The algorithms used are mostly off-the-shelf products and rely on language comprehension models. Experiments with recognizing sensitive data in email message corpora have demonstrated the importance of context in such models. The use of wrong context variables or insufficient relevant context variables makes these models prone to bias. This has raised awareness of the ease with which AI bias could skew the record of the future (Seles 2020). Moreover, algorithms that focus on text—for example, in the body and subject field of email messages—do not deal with system features which provide background knowledge—for example, about the identity of the sender and receiver in messaging systems. Background knowledge is a necessary component of communication. It gets lost when individual messages are selected and archived outside of their native system. If the context of the record is gone, even an expert will struggle to understand the content. Finally, noise—such as the duplication of information in email conversation threading—often provides meaningful information as well. Therefore, there is a strong and compelling case for keeping the environmental context of digital content intact. Every practical IT-person would advise that the best, and by far the easiest solution, is to archive the entire system where the content was originally created and processed. Robust methods and tools can help with this and track the updates while the system is still in use, so that snapshots from specific time periods can be reconstructed.

6 When things get out of hand

In the future, when a user requests access to the system—be that in a year or a hundred years—then is the time to decide which access restrictions still apply and which filtering mechanism to use. At that point in time, archivists have a duty to intervene to protect data privacy and classified information. This is where the shoe pinches: how to identify sensitive information in the sea of data at the point of need?

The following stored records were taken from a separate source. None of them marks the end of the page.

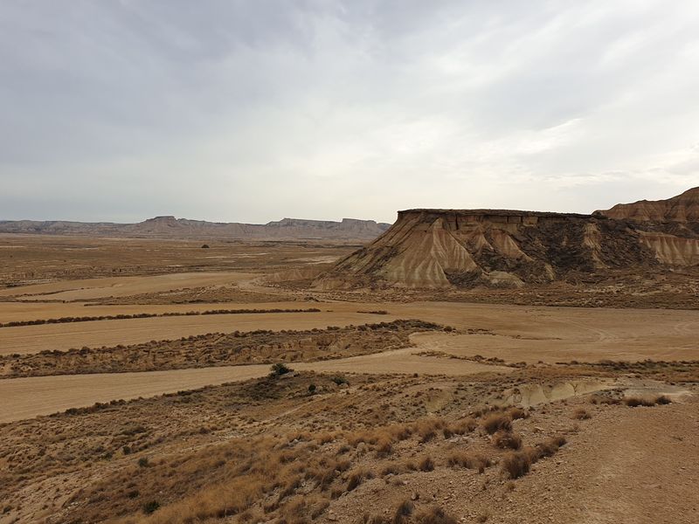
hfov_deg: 67.3
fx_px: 525
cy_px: 262
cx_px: 350
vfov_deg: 53.1
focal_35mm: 26
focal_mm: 4.3
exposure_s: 1/699
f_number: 2.4
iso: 50
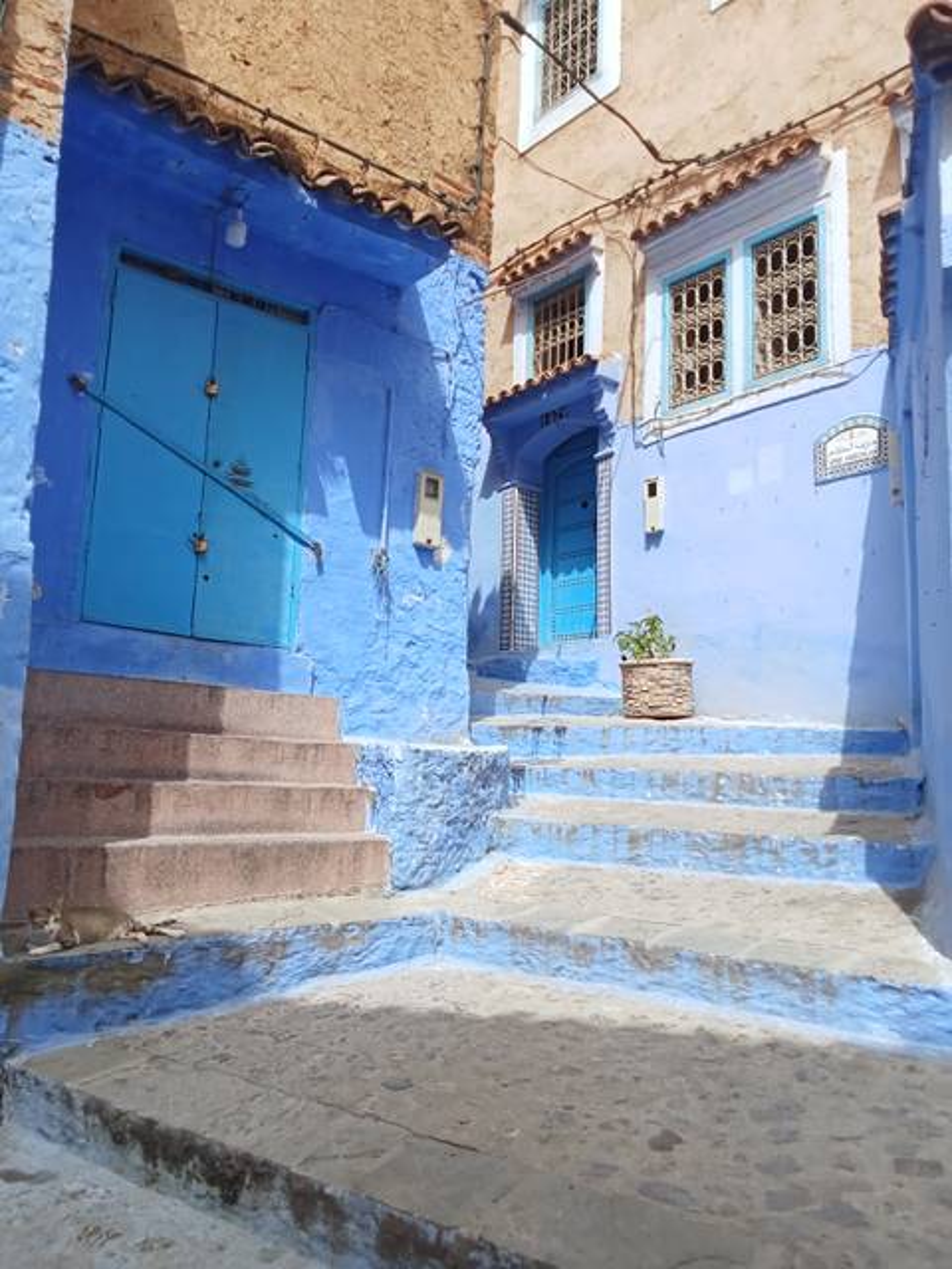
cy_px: 634
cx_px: 476
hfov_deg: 51.4
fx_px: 990
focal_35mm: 27
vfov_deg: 65.3
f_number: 2
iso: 200
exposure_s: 1/2165
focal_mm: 2.79
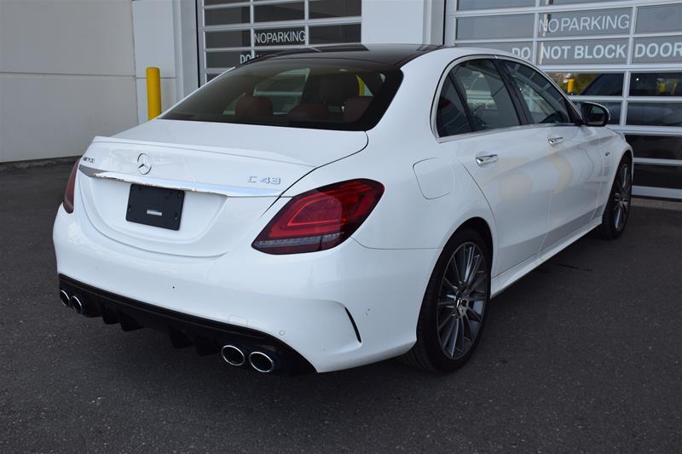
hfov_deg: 53.1
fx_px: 682
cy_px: 227
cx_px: 341
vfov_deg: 36.9
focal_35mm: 36
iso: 400
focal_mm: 24
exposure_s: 1/250
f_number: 10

Archivists have decided to combine the sensitivity review with the appraisal and selection process—so that all checks are performed before the records are transferred to the archive—with the aim of being in control of a well-organized and “clean” archive. This task encounters a whole set of issues—especially as record creators needed the time to establish sound digital information management practices—but also because data protection has become a moving target. As a result, government agencies and archival institutions have reached the point where the inability to accurately identify sensitive data at scale makes it practically impossible for them to grant freedom of information (FOI) requests or permit archival research (Colavizza et al. 2021). Clearly then, destroying as much information as possible, as soon as the retention schedules allow, can help ease the task of both record creators and keepers.

7 Give future generations the chance to build their own, rich memories

As digital archivists, we cling to our appraisal mindset as a panacea for all the problems we face, and we worry about giving too much access to the data under our custody. The use of AI will serve this propensity and aggravate its impact. It will reproduce and amplify the ‘natural stupidity’—i.e., errors in judgment and biases, as Tversky and Kahneman have defined it (Lewis 2016)—that has crept into the profession’s appraisal practice during the shift from paper to digital. We need to change.

We need to embrace digital society and understand that information overload is a prerequisite for it to thrive. In this view, digital archives are big data and AI the way to unlock them. The way digital scholars are using data mining techniques to parse through large volumes of data in digital library collections gives us a glimpse of how digital archives will be used by future generations: as data collections, breaking down the descriptive silos we have built, and using AI-based tools to construct multiple collective and individualized memories, histories and truths. The more data we leave behind the richer their storytelling and memorializing will be.

Therefore, the question for our profession is: will AI serve the power to destroy electronic records and amplify present-day biases? Or should we be the record-keepers and let future generations decide how to use AI to unlock the inherited records and enhance their digital memory?